BigQuery client does not recognize dates on query

I am trying to run queries to BigQuery using the Python SDK. This is my code:

    client = bigquery.Client()
    query = """
SELECT 
    SUM(Success) AS Success,
    COUNT(*) AS Total,
    SUM(Success)/COUNT(*) as KPI
FROM `dpto-bigdata.bbva.altas`
WHERE
    Date >= DATE_SUB(current_date(), INTERVAL 30 DAY) 
    and Date <= current_date()
    """
    df = client.query(query).to_dataframe()

This works without any problem.
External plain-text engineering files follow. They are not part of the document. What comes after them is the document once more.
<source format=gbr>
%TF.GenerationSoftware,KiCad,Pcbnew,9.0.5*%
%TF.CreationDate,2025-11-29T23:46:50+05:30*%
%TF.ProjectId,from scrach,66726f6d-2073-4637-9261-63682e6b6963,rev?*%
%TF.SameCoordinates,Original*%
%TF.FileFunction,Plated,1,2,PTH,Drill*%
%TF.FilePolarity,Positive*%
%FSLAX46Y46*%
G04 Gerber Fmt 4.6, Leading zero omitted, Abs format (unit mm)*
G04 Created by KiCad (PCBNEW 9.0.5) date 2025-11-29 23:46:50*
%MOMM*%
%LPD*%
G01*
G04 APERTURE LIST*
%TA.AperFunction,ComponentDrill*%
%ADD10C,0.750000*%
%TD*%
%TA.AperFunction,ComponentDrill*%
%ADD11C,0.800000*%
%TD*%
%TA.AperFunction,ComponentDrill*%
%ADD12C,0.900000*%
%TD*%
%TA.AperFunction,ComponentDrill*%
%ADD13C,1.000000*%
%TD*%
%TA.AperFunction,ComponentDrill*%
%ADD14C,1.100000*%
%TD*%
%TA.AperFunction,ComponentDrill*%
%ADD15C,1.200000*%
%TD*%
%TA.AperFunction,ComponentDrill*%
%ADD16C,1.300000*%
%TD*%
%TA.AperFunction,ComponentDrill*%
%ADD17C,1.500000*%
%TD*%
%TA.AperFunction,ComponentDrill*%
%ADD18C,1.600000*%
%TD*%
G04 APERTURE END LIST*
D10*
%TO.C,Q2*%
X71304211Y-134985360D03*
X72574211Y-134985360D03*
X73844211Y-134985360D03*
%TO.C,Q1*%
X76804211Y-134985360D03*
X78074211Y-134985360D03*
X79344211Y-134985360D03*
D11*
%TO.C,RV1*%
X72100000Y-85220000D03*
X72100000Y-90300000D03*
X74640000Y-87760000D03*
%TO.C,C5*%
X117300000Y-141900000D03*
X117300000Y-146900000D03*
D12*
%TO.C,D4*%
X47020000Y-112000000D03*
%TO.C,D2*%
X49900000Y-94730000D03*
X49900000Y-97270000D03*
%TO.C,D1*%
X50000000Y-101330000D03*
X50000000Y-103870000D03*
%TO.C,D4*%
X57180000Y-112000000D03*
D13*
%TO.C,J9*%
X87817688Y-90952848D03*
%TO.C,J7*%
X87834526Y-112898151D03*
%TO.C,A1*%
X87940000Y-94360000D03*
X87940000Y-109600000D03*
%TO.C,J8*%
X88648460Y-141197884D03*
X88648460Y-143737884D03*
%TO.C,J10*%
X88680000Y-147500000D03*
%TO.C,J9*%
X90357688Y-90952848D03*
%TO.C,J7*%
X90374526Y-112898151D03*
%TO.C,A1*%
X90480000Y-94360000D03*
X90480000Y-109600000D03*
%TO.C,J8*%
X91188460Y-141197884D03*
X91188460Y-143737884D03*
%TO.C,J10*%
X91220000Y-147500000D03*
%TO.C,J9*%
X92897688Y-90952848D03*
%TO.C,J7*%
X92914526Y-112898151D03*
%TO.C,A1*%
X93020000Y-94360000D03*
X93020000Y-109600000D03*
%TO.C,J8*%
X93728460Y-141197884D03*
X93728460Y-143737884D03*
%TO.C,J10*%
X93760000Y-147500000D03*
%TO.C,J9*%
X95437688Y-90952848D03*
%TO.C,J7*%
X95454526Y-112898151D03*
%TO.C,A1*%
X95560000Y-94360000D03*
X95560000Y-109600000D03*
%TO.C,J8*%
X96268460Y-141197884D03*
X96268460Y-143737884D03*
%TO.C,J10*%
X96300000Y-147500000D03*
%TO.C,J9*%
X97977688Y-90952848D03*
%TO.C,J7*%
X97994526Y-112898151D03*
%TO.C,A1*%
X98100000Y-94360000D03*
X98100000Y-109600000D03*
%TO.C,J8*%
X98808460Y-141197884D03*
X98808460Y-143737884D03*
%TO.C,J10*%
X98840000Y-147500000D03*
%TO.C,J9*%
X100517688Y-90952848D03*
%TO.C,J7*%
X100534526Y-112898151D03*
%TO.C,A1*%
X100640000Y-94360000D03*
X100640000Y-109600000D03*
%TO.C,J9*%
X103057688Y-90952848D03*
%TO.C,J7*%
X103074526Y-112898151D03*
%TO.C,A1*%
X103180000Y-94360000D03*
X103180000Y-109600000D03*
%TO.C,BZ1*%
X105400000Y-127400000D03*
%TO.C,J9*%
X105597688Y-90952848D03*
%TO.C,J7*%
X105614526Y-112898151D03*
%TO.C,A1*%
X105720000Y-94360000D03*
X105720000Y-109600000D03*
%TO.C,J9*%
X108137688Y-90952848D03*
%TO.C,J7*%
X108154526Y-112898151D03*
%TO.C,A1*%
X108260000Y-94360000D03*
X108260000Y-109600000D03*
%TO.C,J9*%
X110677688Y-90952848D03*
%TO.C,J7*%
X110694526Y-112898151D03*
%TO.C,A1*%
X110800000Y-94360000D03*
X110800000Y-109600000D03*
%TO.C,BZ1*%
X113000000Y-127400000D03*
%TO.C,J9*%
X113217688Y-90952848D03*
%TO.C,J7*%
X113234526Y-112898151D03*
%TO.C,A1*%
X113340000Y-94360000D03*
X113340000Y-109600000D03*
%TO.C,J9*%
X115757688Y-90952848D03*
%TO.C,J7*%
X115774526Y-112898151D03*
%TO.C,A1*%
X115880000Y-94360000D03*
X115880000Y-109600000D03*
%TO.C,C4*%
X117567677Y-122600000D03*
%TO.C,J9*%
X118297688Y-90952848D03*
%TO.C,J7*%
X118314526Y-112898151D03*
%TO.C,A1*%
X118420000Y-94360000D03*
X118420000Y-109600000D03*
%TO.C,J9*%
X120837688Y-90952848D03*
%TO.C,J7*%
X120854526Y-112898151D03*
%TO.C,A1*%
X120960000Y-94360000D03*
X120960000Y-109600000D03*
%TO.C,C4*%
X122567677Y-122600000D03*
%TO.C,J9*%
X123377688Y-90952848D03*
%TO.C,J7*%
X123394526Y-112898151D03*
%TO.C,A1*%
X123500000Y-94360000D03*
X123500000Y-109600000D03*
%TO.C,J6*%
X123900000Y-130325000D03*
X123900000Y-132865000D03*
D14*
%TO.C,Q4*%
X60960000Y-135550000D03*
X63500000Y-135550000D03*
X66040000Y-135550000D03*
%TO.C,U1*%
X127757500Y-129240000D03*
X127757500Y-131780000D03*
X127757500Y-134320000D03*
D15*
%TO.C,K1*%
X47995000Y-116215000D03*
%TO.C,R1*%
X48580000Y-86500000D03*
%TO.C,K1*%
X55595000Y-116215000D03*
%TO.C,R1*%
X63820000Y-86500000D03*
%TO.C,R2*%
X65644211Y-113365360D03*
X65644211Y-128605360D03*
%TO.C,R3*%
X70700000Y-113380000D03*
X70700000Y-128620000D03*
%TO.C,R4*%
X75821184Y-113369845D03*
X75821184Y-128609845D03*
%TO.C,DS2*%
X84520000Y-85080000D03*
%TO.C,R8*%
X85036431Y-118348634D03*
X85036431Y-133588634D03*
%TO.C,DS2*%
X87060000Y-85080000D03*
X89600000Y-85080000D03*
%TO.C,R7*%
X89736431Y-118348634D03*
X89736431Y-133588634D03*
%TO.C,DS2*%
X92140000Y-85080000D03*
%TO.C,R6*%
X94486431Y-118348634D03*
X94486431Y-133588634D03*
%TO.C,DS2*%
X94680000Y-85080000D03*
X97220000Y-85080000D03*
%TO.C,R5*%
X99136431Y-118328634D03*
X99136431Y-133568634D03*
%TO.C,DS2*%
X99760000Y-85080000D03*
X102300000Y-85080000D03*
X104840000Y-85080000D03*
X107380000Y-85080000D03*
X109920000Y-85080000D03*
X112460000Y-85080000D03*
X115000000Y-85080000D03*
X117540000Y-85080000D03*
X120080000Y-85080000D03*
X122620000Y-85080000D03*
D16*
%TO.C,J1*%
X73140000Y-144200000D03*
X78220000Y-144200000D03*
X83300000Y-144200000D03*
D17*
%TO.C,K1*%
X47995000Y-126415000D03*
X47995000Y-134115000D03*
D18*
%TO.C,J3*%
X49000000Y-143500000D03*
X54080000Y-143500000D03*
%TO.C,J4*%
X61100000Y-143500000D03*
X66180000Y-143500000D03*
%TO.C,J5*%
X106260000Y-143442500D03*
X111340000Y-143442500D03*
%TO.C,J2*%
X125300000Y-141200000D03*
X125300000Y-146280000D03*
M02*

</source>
However, I have found out that if I use the SQL function current_date() I am loosing the partitioning functionality my table has, so I have changed the code to the following one:

    client = bigquery.Client()
    today = datetime.now().strftime("%Y-%m-%d")
    query = """
SELECT 
    SUM(Success) AS Success,
    COUNT(*) AS Total,
    SUM(Success)/COUNT(*) as KPI
FROM `dpto-bigdata.bbva.altas`
WHERE
    Date >= DATE_SUB({0}, INTERVAL 30 DAY) 
    and Date <= {0}
    """.format(today)
    df = client.query(query).to_dataframe()
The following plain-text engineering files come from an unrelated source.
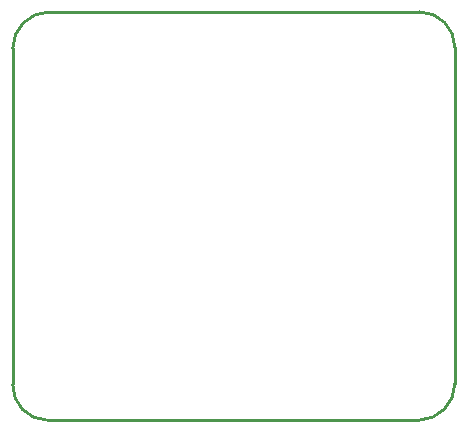
<source format=gko>
G04 Layer: BoardOutline*
G04 EasyEDA v6.1.30, Mon, 22 Apr 2019 04:26:04 GMT*
G04 3299eb1e32c44027902f169d4311eafc,c4e59543e3c44a9793b0b0a188f79ba1,10*
G04 Gerber Generator version 0.2*
G04 Scale: 100 percent, Rotated: No, Reflected: No *
G04 Dimensions in millimeters *
G04 leading zeros omitted , absolute positions ,3 integer and 3 decimal *
%FSLAX33Y33*%
%MOMM*%
G90*
G71D02*

%ADD10C,0.254000*%
G54D10*
G01X3076Y42696D02*
G01X34439Y42696D01*
G75*
G01X34440Y42697D02*
G02X37440Y39697I0J-3000D01*
G01*
G01X37439Y39696D02*
G01X37439Y11229D01*
G75*
G01X37440Y11229D02*
G02X34418Y8128I-3107J4D01*
G01*
G01X34417Y8128D02*
G01X2921Y8128D01*
G75*
G01X2922Y8128D02*
G02X1Y11176I53J2974D01*
G01*
G75*
G01X1Y39624D02*
G02X3077Y42697I3128J-55D01*
G01*
G01X0Y11176D02*
G01X0Y17437D01*
G01X0Y39624D01*
G01X0Y39624D01*

%LPD*%
M00*
M02*

</source>
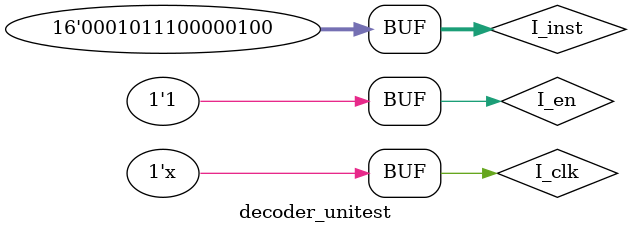
<source format=v>
`timescale 1ns / 1ps


module decoder_unitest();
  reg I_clk;
  reg I_en;
  reg [15:0] I_inst;
  wire [4:0] O_aluop;
  wire [3:0] O_selA;
  wire [3:0] O_selB;
  wire [3:0] O_selD;
  wire [15:0] O_imm;
  wire O_regwe;


 inst_dec  inst_unit(

     I_inst,
    I_clk,
    I_en,
   
     O_aluop,
    O_selA,
    O_selB,   
    O_selD,
    O_imm,
    O_regwe
    );
    
    initial begin
      I_clk <=0;
      I_en <=0;
      I_inst <=0;
       #10;
       I_inst=16'b0001011100000100;
       #10;
       I_en=1;
     end
     
     
     always begin
     #5;
     I_clk=~I_clk;
     end
endmodule

</source>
With this, I am calculating the current date on my Python code and passing it to the query explicitly, but I am getting the following error:

BadRequest: 400 No matching signature for function DATE_SUB for argument types: INT64, INTERVAL INT64 DATE_TIME_PART. Supported signatures: DATE_SUB(DATE, INTERVAL INT64 DATE_TIME_PART); DATE_SUB(DATETIME, INTERVAL INT64 DATE_TIME_PART); DATE_SUB(TIMESTAMP, INTERVAL INT64 DATE_TIME_PART) at [8:19]
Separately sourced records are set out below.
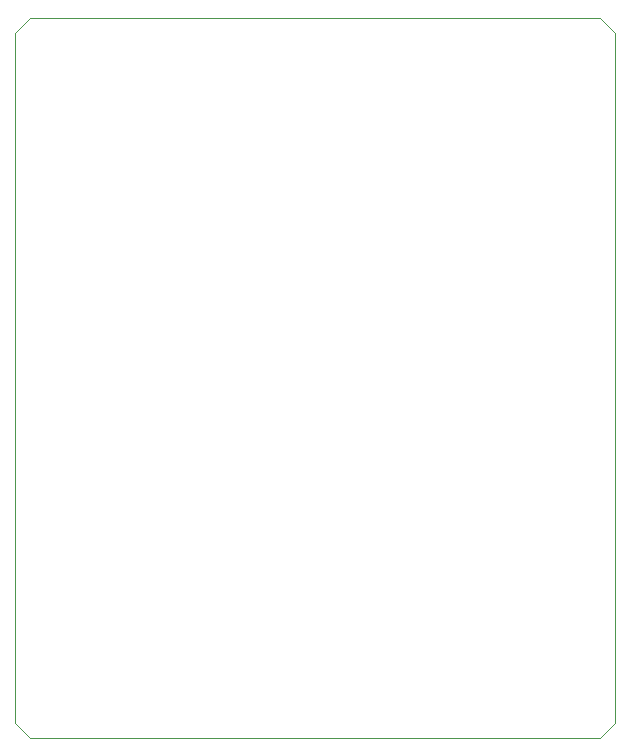
<source format=gm1>
G04 #@! TF.GenerationSoftware,KiCad,Pcbnew,9.0.1*
G04 #@! TF.CreationDate,2025-10-08T22:03:34-06:00*
G04 #@! TF.ProjectId,testbench,74657374-6265-46e6-9368-2e6b69636164,rev?*
G04 #@! TF.SameCoordinates,Original*
G04 #@! TF.FileFunction,Profile,NP*
%FSLAX46Y46*%
G04 Gerber Fmt 4.6, Leading zero omitted, Abs format (unit mm)*
G04 Created by KiCad (PCBNEW 9.0.1) date 2025-10-08 22:03:34*
%MOMM*%
%LPD*%
G01*
G04 APERTURE LIST*
G04 #@! TA.AperFunction,Profile*
%ADD10C,0.050000*%
G04 #@! TD*
G04 APERTURE END LIST*
D10*
X109220000Y-135890000D02*
X109220000Y-83820000D01*
X110490000Y-137160000D02*
X109220000Y-135890000D01*
X158750000Y-137160000D02*
X110490000Y-137160000D01*
X160020000Y-135890000D02*
X158750000Y-137160000D01*
X160020000Y-77470000D02*
X160020000Y-135890000D01*
X158750000Y-76200000D02*
X160020000Y-77470000D01*
X110490000Y-76200000D02*
X158750000Y-76200000D01*
X109220000Y-77470000D02*
X110490000Y-76200000D01*
X109220000Y-83820000D02*
X109220000Y-77470000D01*
M02*

</source>
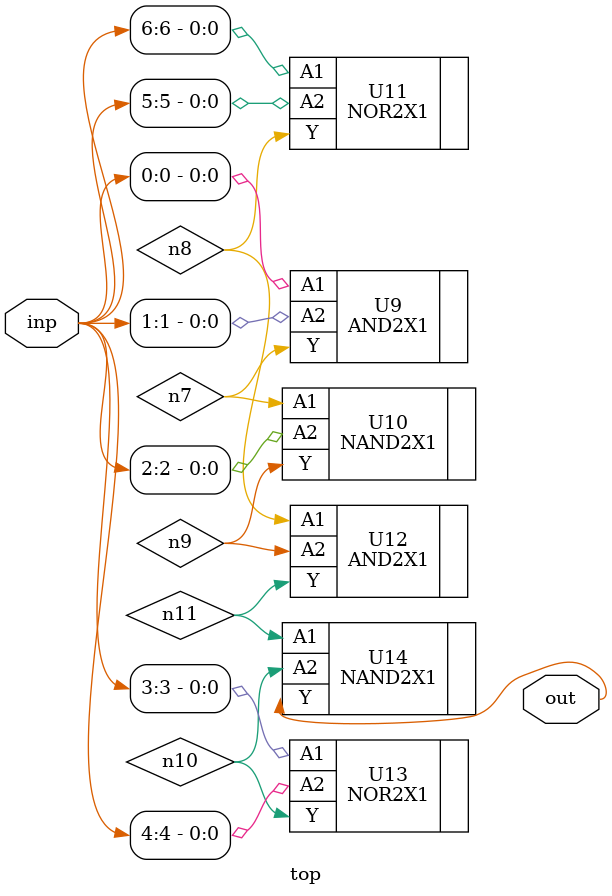
<source format=sv>


module top ( inp, out );
  input [6:0] inp;
  output out;
  wire   n7, n8, n9, n10, n11;

  AND2X1 U9 ( .A1(inp[0]), .A2(inp[1]), .Y(n7) );
  NAND2X1 U10 ( .A1(n7), .A2(inp[2]), .Y(n9) );
  NOR2X1 U11 ( .A1(inp[6]), .A2(inp[5]), .Y(n8) );
  AND2X1 U12 ( .A1(n8), .A2(n9), .Y(n11) );
  NOR2X1 U13 ( .A1(inp[3]), .A2(inp[4]), .Y(n10) );
  NAND2X1 U14 ( .A1(n11), .A2(n10), .Y(out) );
endmodule


</source>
It seems as if the today variable is being received as an INT64 type instead of the string it is. I have tried using DATE_SUB(DATE({0}), INTERVAL 30 DAY), but I then receive the same error but for the SQL function DATE(), which is the first one on being executed.

I have performed some verifications:

print(today)
2021-06-16

print(type(today))
<class 'str'>

print(query)
SELECT 
    SUM(Success) AS Success,
    COUNT(*) AS Total,
    SUM(Success)/COUNT(*) as KPI
FROM `dpto-bigdata.bbva.altas`
WHERE
    Date >= DATE_SUB(2021-06-16, INTERVAL 30 DAY) 
    and Date <= 2021-06-16

I am executing the code on a Cloud Run instance. Anyone knows what is happening?

1 answer

  • answered 2021-06-16 18:20 Luiscri

    I finally solved it. The problem was that although today var was a string, when I was inserting it to the query it was considered as an INT64 since it started by a number. The solution was declaring it as a string adding the following change:

        query = """
    SELECT 
        SUM(Success) AS Success,
        COUNT(*) AS Total,
        SUM(Success)/COUNT(*) as KPI
    FROM `dpto-bigdata.bbva.altas`
    WHERE
        Date >= DATE_SUB("{0}", INTERVAL 30 DAY) 
        and Date <= "{0}"
        """.format(today)
    

    Notice that now I am using DATE_SUB("{0}", INTERVAL 30 DAY) instead of DATE_SUB({0}, INTERVAL 30 DAY).